Prompt injection recovery checklist

As with phishing and other scams, even the most robust defenses can backfire due to human error. Here’s how to proceed if your organization gets hit:

  1. Flag suspicious responses and actions: Freeze the conversation, save the full prompt chain, and capture the exact output. If the model triggered a web request, file lookup, database query, or API call, record what it accessed, what it returned, and what the user saw.
  2. Cut off risky system access right away: Disable browsing, file connectors, and API tools temporarily, then rotate keys and revoke tokens. If the model can reach email, cloud storage, or internal apps, lock those down first.
  3. Review logs and classify the attack: Trace where the malicious text came from, like a web page, PDF, ticket, or user prompt. Then classify the injection type clearly (direct, indirect, agentic, memory), so your team knows what failed and what to fix first.
  4. Fix weak spots in prompt handling: Patch the exact path that let the injection through, like untrusted HTML, tool output, or Retrieval Augmented Generation (RAG) content. Add filtering for hidden text, fake system tags, and instruction-like patterns.
  5. Log details for compliance reporting: Write down timestamps, affected users, accessed systems, and exposed data, then map the incident to a framework like MITRE ATT&CK or OWASP LLM Top 10. Keep copies of prompts and outputs, since legal teams and auditors need proof of what happened.
  6. Strengthen defenses after the incident: Update allowlists, tighten tool permissions, and add extra checks on tool calls and model output. Run the same attack again in testing so you can confirm the fix actually blocks it.

Prompt injection attacks: FAQs

What is an example of a prompt injection attack?

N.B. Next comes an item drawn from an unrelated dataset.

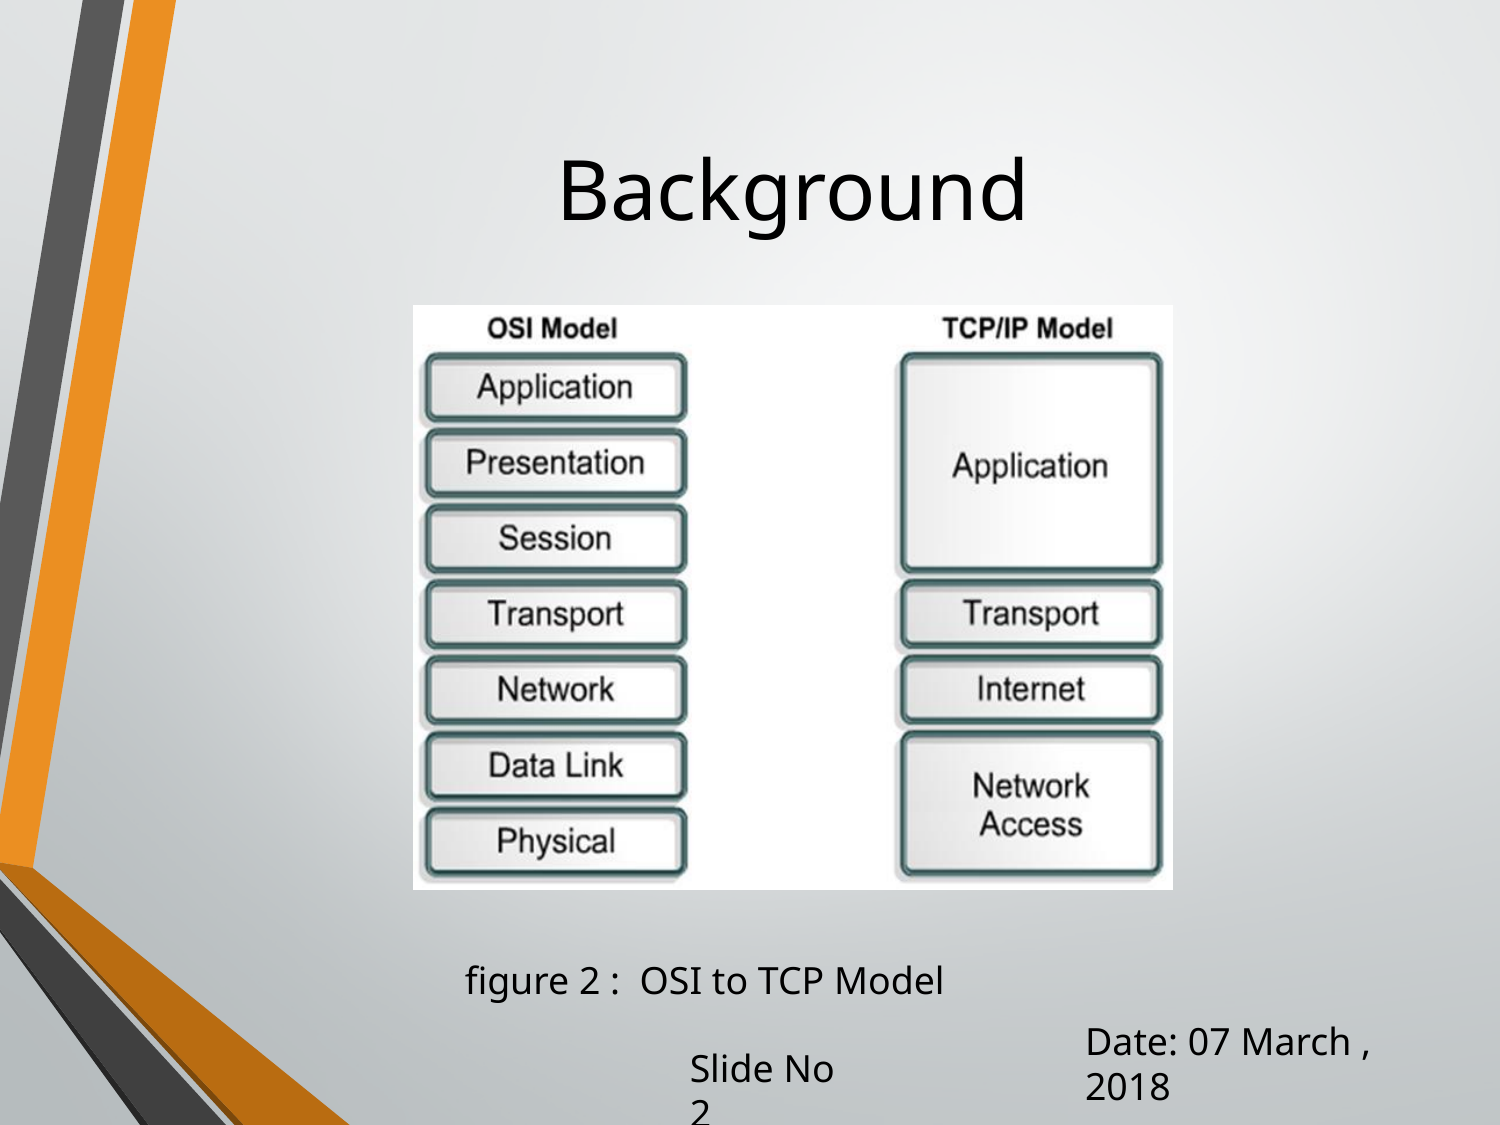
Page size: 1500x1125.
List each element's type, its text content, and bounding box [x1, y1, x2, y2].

An example of a prompt injection attack with real-world effects was demonstrated by a group of researchers. The attack allowed them to control Gemini AI and have it turn off lights, roll up smart shutters, and activate a boiler simply by “poisoning” a Google Calendar invite.

Is ChatGPT vulnerable to prompt injection attacks?

ChatGPT can be vulnerable to prompt injection attacks when it reads untrusted text and treats it like a command. If you connect it to tools like Google Calendar, Slack, Google Drive, or others, attackers can force ChatGPT to leak data or take other unauthorized actions.

Is prompt injection a crime?

Prompt injection is only a crime if someone uses it to steal data, break into systems, or otherwise cause damage. Depending on the method, attackers could be charged under existing laws like the Computer Fraud and Abuse Act in the US, the Computer Misuse Act in the UK, or data protection regulations like the GDPR.

What is the success rate of a prompt injection attack?

Prompt injection success rates vary widely by model and setup. In tests against frontier models like Claude Opus 4.5 and Gemini 2.5 Pro, success rates of indirect prompt injections ranged from 0.5% to 8.5%.

Meanwhile, an MDPI-published study showed that agentic AI systems were way more vulnerable, with attack success rates reaching 50-84% depending on the agent’s level of autonomy and access to external tools.

Can prompt injections be prevented?

Prompt injections can be reduced with techniques like input filtering, output checks, strict prompt separation, least-privilege access, and careful tool design, but you still need ongoing testing because attackers keep changing the text they use.